--- Begin Selected text ---

You can enable tooltips to guide you in using the constructor tool through the help / settings menu accessible via the F1 key. These tooltips will provide you with information on the different actions possible with the constructor tool depending on the selected mode.

Description

The dashboard tool is used to design dashboards with smaller components in a more flexible manner.

Usage

You can enable tooltips to guide you in using the dashboard tool through the help / settings menu accessible via the F1 key. These tooltips will provide you with information on the different actions possible with the dashboard tool depending on the selected mode.

Description

The destructor is a tool that, when equipped, allows the player to delete targeted components.

Usage

Hold Right click to activate the destruction mode. Left click on the component to destroy it.

• You cannot destroy cables, blocks or beams with this tool.
• You cannot delete a seat if it is occupied by a player.
• If an OwnerPad had been added, you must have the Build permission to destroy a component.

--- End Selected text ---
--- Begin Material provided ---

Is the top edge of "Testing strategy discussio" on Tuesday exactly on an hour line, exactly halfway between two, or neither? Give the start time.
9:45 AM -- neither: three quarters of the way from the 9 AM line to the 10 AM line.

--- End Material provided ---

## Tasks and exercises
1: According to the tool documentation, what must be held to activate the destructor's destruction mode?
2: Do these statements agree with the tool documentation? Answer yes or no for each and quote the deciding words. (a) The destructor can delete beams. (b) The dashboard tool is used to design dashboards with smaller components. (c) Once an OwnerPad has been added, destroying a component requires the Build permission.
Work from the tool documentation alone, not the material.

## Results
1: Right click.

2:
(a) No: "You cannot destroy cables, blocks or beams with this tool."
(b) Yes: "The dashboard tool is used to design dashboards with smaller components in a more flexible manner."
(c) Yes: "If an OwnerPad had been added, you must have the Build permission to destroy a component."